We believe that our model has shown a decent performance in predicting the demand for bikes. From the above analysis, we found out that our model is mostly underpredicting demand for bikes in the Manhattan area and especially during the rush hours which is the peak place and time respectively in terms of demands for bikes. But this should not deter us from using this model for the rebalancing plan. From the above error analysis, we know that in most of these areas inside Manhattan during rush hours, we are underpredicting by 2-5 trip counts on average. Hence we could maintain a buffer of 2-5 Bikes in addition to the predicted demand for bikes to be loaded in the trikes to satisfy the high customer demand as these trikes are a much more convenient and quicker mode of transporting bikes than trucks during peak hours of demand and vehicular traffic. An alternative to this is that we set up corrals in the bike stations inside the Manhattan area, which allows bike stations to store more bikes than usual. Hence in this case, it would be a good idea to store an additional 10-15 bikes in these bike stations overnight so that we do not need to worry about keeping a buffer of bikes in addition to required bikes to be transported every hour by trikes or trucks thus reducing our transportation costs.
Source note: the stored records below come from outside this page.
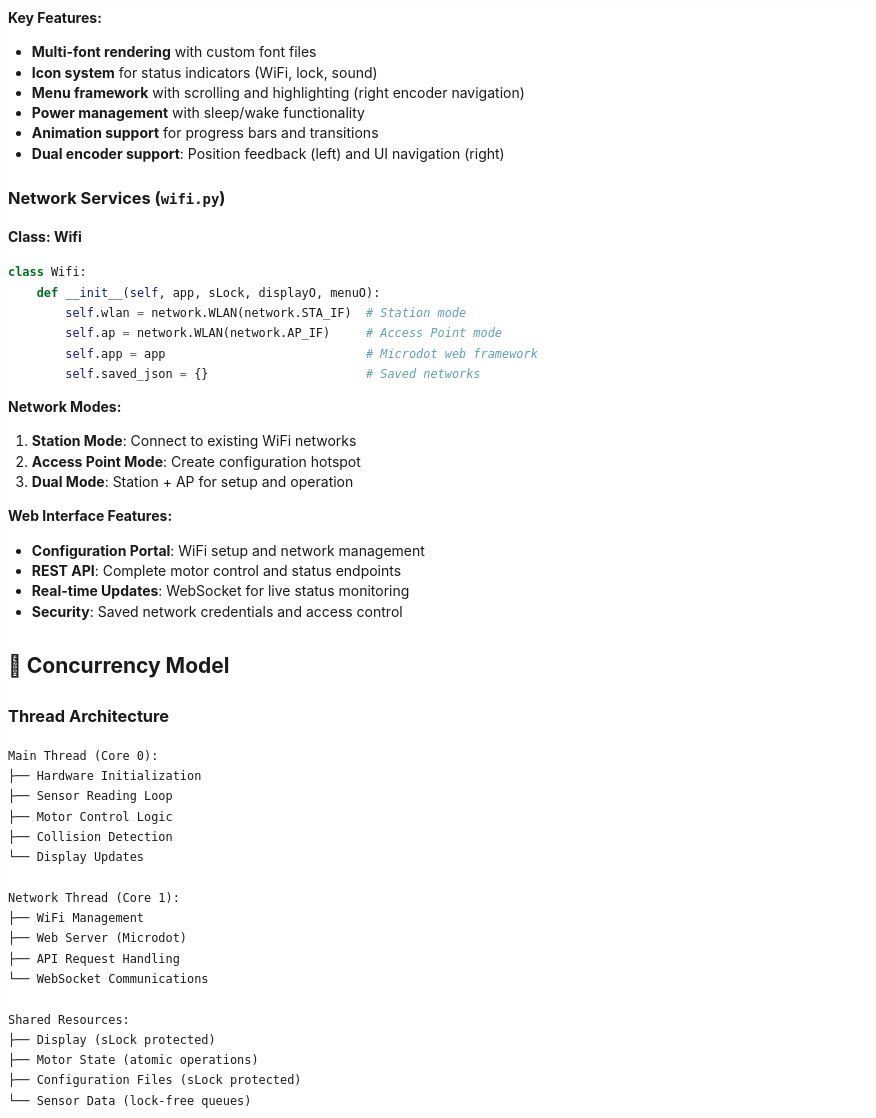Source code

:
**Key Features:**
- **Multi-font rendering** with custom font files
- **Icon system** for status indicators (WiFi, lock, sound)
- **Menu framework** with scrolling and highlighting (right encoder navigation)
- **Power management** with sleep/wake functionality
- **Animation support** for progress bars and transitions
- **Dual encoder support**: Position feedback (left) and UI navigation (right)

### Network Services (`wifi.py`)

**Class: Wifi**
```python
class Wifi:
    def __init__(self, app, sLock, displayO, menuO):
        self.wlan = network.WLAN(network.STA_IF)  # Station mode
        self.ap = network.WLAN(network.AP_IF)     # Access Point mode
        self.app = app                            # Microdot web framework
        self.saved_json = {}                      # Saved networks
```

**Network Modes:**
1. **Station Mode**: Connect to existing WiFi networks
2. **Access Point Mode**: Create configuration hotspot
3. **Dual Mode**: Station + AP for setup and operation

**Web Interface Features:**
- **Configuration Portal**: WiFi setup and network management
- **REST API**: Complete motor control and status endpoints
- **Real-time Updates**: WebSocket for live status monitoring
- **Security**: Saved network credentials and access control

## 🔄 Concurrency Model

### Thread Architecture

```
Main Thread (Core 0):
├── Hardware Initialization
├── Sensor Reading Loop
├── Motor Control Logic
├── Collision Detection
└── Display Updates

Network Thread (Core 1):
├── WiFi Management
├── Web Server (Microdot)
├── API Request Handling
└── WebSocket Communications

Shared Resources:
├── Display (sLock protected)
├── Motor State (atomic operations)
├── Configuration Files (sLock protected)
└── Sensor Data (lock-free queues)
```
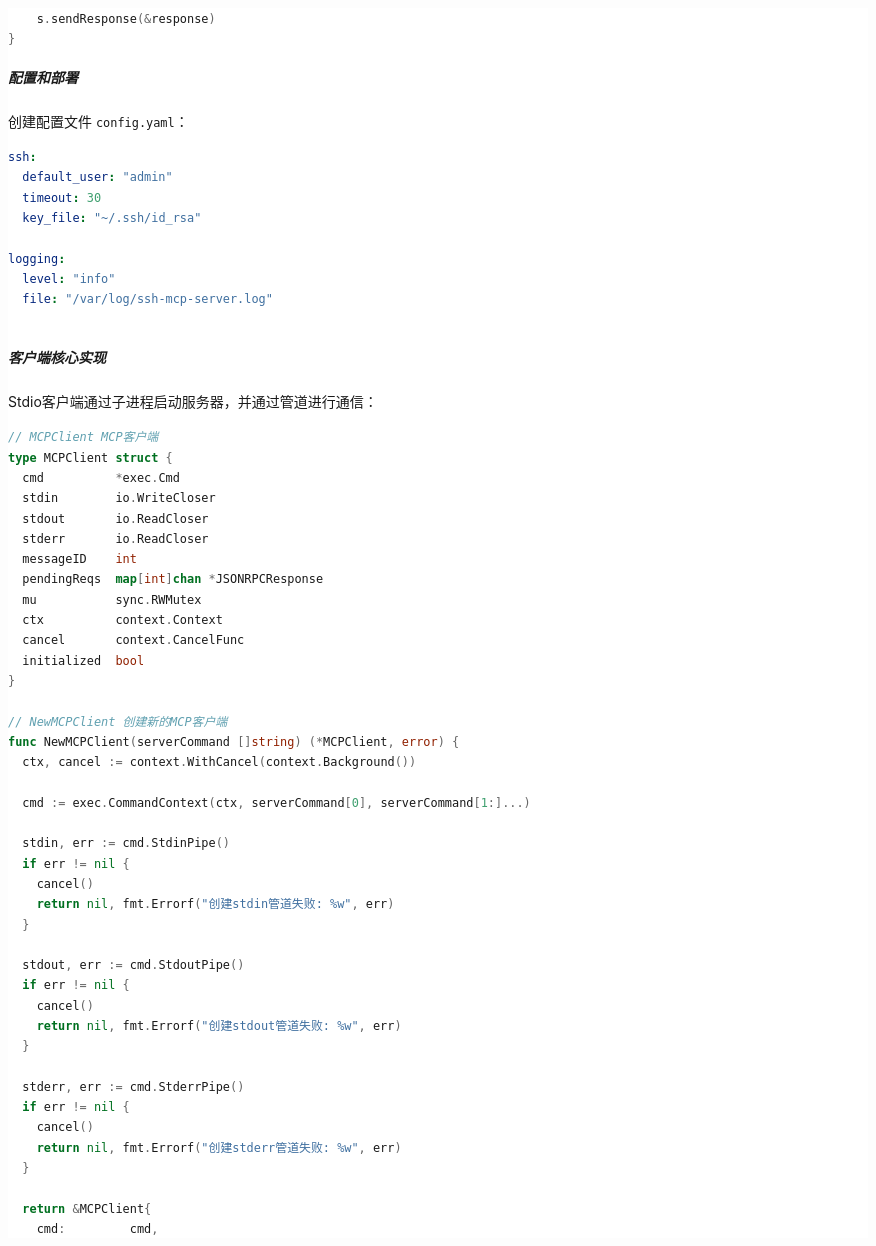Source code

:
 ```go
    s.sendResponse(&response)
}
```

##### 配置和部署

创建配置文件 `config.yaml`：

```yaml
ssh:
  default_user: "admin"
  timeout: 30
  key_file: "~/.ssh/id_rsa"
  
logging:
  level: "info"
  file: "/var/log/ssh-mcp-server.log"
  
```



##### 客户端核心实现

Stdio客户端通过子进程启动服务器，并通过管道进行通信：

```go
// MCPClient MCP客户端
type MCPClient struct {
  cmd          *exec.Cmd
  stdin        io.WriteCloser
  stdout       io.ReadCloser
  stderr       io.ReadCloser
  messageID    int
  pendingReqs  map[int]chan *JSONRPCResponse
  mu           sync.RWMutex
  ctx          context.Context
  cancel       context.CancelFunc
  initialized  bool
}

// NewMCPClient 创建新的MCP客户端
func NewMCPClient(serverCommand []string) (*MCPClient, error) {
  ctx, cancel := context.WithCancel(context.Background())
  
  cmd := exec.CommandContext(ctx, serverCommand[0], serverCommand[1:]...)
  
  stdin, err := cmd.StdinPipe()
  if err != nil {
    cancel()
    return nil, fmt.Errorf("创建stdin管道失败: %w", err)
  }
  
  stdout, err := cmd.StdoutPipe()
  if err != nil {
    cancel()
    return nil, fmt.Errorf("创建stdout管道失败: %w", err)
  }
  
  stderr, err := cmd.StderrPipe()
  if err != nil {
    cancel()
    return nil, fmt.Errorf("创建stderr管道失败: %w", err)
  }
  
  return &MCPClient{
    cmd:         cmd,
```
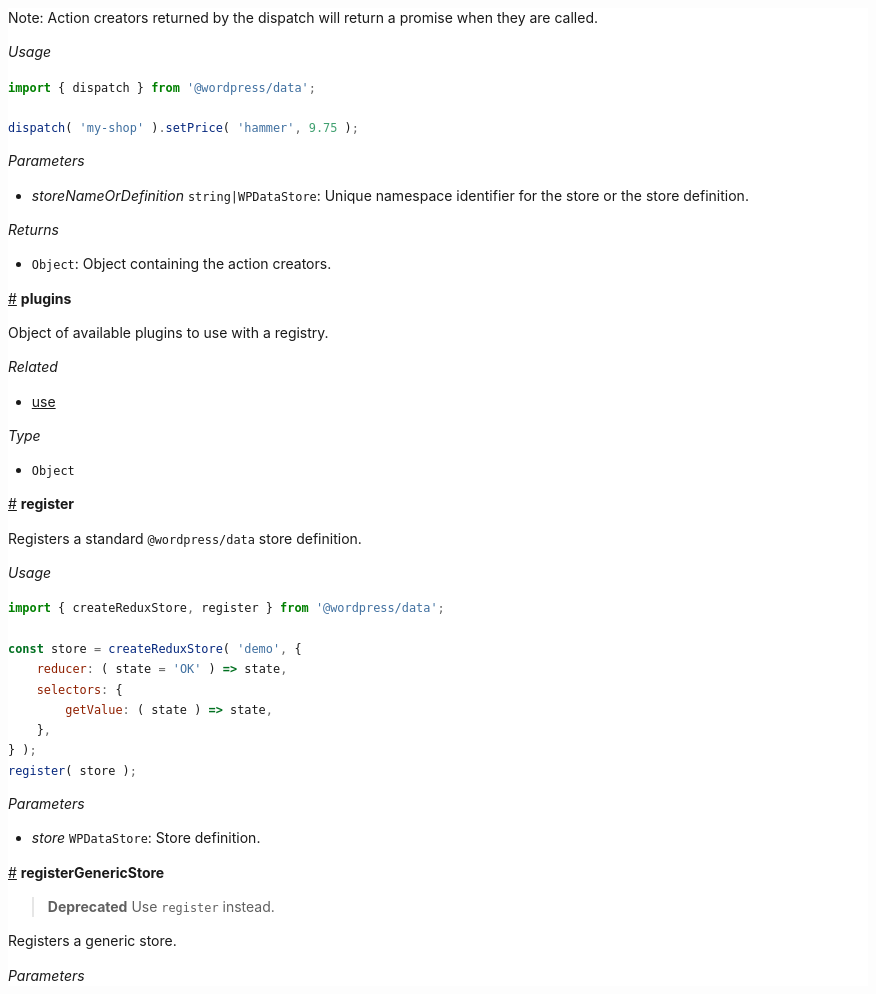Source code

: Note: Action creators returned by the dispatch will return a promise when
they are called.

_Usage_

```js
import { dispatch } from '@wordpress/data';

dispatch( 'my-shop' ).setPrice( 'hammer', 9.75 );
```

_Parameters_

-   _storeNameOrDefinition_ `string|WPDataStore`: Unique namespace identifier for the store or the store definition.

_Returns_

-   `Object`: Object containing the action creators.

<a name="plugins" href="#plugins">#</a> **plugins**

Object of available plugins to use with a registry.

_Related_

-   [use](#use)

_Type_

-   `Object` 

<a name="register" href="#register">#</a> **register**

Registers a standard `@wordpress/data` store definition.

_Usage_

```js
import { createReduxStore, register } from '@wordpress/data';

const store = createReduxStore( 'demo', {
    reducer: ( state = 'OK' ) => state,
    selectors: {
        getValue: ( state ) => state,
    },
} );
register( store );
```

_Parameters_

-   _store_ `WPDataStore`: Store definition.

<a name="registerGenericStore" href="#registerGenericStore">#</a> **registerGenericStore**

> **Deprecated** Use `register` instead.

Registers a generic store.

_Parameters_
For overnight transportation we can use trucks since the demand and the vehicular traffic will be the lowest and trucks will be more convenient and quicker in carrying a bigger load of bikes than trikes.

At the same time, this is a temporary proposed solution, and we need to capture factors which could correct the underprediction by the model. For example, one of the factors could be that Upper Manhattan is an uphill area and people like to rent bikes from these bike stations rather than return it which relatively increases its Bike demand.

Our model would also fail when the unprecedented hits. The best example is the current pandemic. What if there is a dramatic surge in bike ridership after officials urge the public to avoid public transportation? And then just after that there is a dramatic plunge in bike ridership because the Governor issued a Stay-at-Home order. These all cases show how our model is vulnerable in being useful for the rebalancing plan.